▸ **Exercise brief**:
Word for word, reproduce the data that follows.

▸ **Listed entries**:
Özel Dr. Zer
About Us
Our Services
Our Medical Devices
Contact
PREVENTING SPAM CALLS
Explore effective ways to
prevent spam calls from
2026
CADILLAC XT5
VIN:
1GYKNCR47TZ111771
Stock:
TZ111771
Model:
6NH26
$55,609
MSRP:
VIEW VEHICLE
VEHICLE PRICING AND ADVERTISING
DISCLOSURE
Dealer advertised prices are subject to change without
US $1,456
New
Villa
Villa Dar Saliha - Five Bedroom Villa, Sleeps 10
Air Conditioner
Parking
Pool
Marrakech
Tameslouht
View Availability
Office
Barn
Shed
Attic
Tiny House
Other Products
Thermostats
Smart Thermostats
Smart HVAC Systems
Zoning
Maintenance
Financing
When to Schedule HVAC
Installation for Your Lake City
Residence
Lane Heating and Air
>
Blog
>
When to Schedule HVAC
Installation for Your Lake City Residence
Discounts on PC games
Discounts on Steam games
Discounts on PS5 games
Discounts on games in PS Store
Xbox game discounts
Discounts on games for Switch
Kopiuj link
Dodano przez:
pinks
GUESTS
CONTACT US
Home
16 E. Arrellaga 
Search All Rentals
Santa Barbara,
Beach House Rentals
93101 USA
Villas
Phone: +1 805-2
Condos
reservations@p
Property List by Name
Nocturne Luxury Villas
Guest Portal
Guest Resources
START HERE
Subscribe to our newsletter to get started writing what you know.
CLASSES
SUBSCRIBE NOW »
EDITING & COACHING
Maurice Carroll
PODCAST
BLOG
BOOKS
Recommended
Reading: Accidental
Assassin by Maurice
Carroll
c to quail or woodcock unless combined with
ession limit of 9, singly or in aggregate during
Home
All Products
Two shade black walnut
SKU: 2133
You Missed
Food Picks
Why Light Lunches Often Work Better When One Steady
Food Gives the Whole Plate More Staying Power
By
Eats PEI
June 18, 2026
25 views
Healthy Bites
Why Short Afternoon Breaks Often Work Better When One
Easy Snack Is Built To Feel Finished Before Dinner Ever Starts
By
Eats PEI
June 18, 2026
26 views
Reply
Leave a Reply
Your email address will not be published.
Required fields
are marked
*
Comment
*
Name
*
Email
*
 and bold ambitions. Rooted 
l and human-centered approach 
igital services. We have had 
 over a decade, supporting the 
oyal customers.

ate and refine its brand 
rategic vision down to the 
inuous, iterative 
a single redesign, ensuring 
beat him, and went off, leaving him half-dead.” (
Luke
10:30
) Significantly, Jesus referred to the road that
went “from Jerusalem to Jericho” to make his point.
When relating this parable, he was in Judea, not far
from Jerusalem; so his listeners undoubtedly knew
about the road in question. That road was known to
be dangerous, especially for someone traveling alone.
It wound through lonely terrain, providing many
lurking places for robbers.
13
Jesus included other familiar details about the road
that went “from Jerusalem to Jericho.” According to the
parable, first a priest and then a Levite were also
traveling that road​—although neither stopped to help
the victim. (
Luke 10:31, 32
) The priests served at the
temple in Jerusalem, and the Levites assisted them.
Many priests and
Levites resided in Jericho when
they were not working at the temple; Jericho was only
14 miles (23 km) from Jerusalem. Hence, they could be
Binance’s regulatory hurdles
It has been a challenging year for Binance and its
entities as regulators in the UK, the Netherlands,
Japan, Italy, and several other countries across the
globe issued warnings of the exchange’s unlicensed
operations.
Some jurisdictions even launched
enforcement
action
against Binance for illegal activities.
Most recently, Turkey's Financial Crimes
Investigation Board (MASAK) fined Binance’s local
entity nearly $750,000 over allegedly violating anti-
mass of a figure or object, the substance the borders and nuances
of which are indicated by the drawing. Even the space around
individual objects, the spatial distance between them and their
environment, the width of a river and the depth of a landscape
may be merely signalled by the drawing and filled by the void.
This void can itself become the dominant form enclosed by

▸ **Finished exercise**:
Özel Dr. Zer
About Us
Our Services
Our Medical Devices
Contact
PREVENTING SPAM CALLS
Explore effective ways to
prevent spam calls from
2026
CADILLAC XT5
VIN:
1GYKNCR47TZ111771
Stock:
TZ111771
Model:
6NH26
$55,609
MSRP:
VIEW VEHICLE
VEHICLE PRICING AND ADVERTISING
DISCLOSURE
Dealer advertised prices are subject to change without
US $1,456
New
Villa
Villa Dar Saliha - Five Bedroom Villa, Sleeps 10
Air Conditioner
Parking
Pool
Marrakech
Tameslouht
View Availability
Office
Barn
Shed
Attic
Tiny House
Other Products
Thermostats
Smart Thermostats
Smart HVAC Systems
Zoning
Maintenance
Financing
When to Schedule HVAC
Installation for Your Lake City
Residence
Lane Heating and Air
>
Blog
>
When to Schedule HVAC
Installation for Your Lake City Residence
Discounts on PC games
Discounts on Steam games
Discounts on PS5 games
Discounts on games in PS Store
Xbox game discounts
Discounts on games for Switch
Kopiuj link
Dodano przez:
pinks
GUESTS
CONTACT US
Home
16 E. Arrellaga 
Search All Rentals
Santa Barbara,
Beach House Rentals
93101 USA
Villas
Phone: +1 805-2
Condos
reservations@p
Property List by Name
Nocturne Luxury Villas
Guest Portal
Guest Resources
START HERE
Subscribe to our newsletter to get started writing what you know.
CLASSES
SUBSCRIBE NOW »
EDITING & COACHING
Maurice Carroll
PODCAST
BLOG
BOOKS
Recommended
Reading: Accidental
Assassin by Maurice
Carroll
c to quail or woodcock unless combined with
ession limit of 9, singly or in aggregate during
Home
All Products
Two shade black walnut
SKU: 2133
You Missed
Food Picks
Why Light Lunches Often Work Better When One Steady
Food Gives the Whole Plate More Staying Power
By
Eats PEI
June 18, 2026
25 views
Healthy Bites
Why Short Afternoon Breaks Often Work Better When One
Easy Snack Is Built To Feel Finished Before Dinner Ever Starts
By
Eats PEI
June 18, 2026
26 views
Reply
Leave a Reply
Your email address will not be published.
Required fields
are marked
*
Comment
*
Name
*
Email
*
 and bold ambitions. Rooted 
l and human-centered approach 
igital services. We have had 
 over a decade, supporting the 
oyal customers.

ate and refine its brand 
rategic vision down to the 
inuous, iterative 
a single redesign, ensuring 
beat him, and went off, leaving him half-dead.” (
Luke
10:30
) Significantly, Jesus referred to the road that
went “from Jerusalem to Jericho” to make his point.
When relating this parable, he was in Judea, not far
from Jerusalem; so his listeners undoubtedly knew
about the road in question. That road was known to
be dangerous, especially for someone traveling alone.
It wound through lonely terrain, providing many
lurking places for robbers.
13
Jesus included other familiar details about the road
that went “from Jerusalem to Jericho.” According to the
parable, first a priest and then a Levite were also
traveling that road​—although neither stopped to help
the victim. (
Luke 10:31, 32
) The priests served at the
temple in Jerusalem, and the Levites assisted them.
Many priests and
Levites resided in Jericho when
they were not working at the temple; Jericho was only
14 miles (23 km) from Jerusalem. Hence, they could be
Binance’s regulatory hurdles
It has been a challenging year for Binance and its
entities as regulators in the UK, the Netherlands,
Japan, Italy, and several other countries across the
globe issued warnings of the exchange’s unlicensed
operations.
Some jurisdictions even launched
enforcement
action
against Binance for illegal activities.
Most recently, Turkey's Financial Crimes
Investigation Board (MASAK) fined Binance’s local
entity nearly $750,000 over allegedly violating anti-
mass of a figure or object, the substance the borders and nuances
of which are indicated by the drawing. Even the space around
individual objects, the spatial distance between them and their
environment, the width of a river and the depth of a landscape
may be merely signalled by the drawing and filled by the void.
This void can itself become the dominant form enclosed by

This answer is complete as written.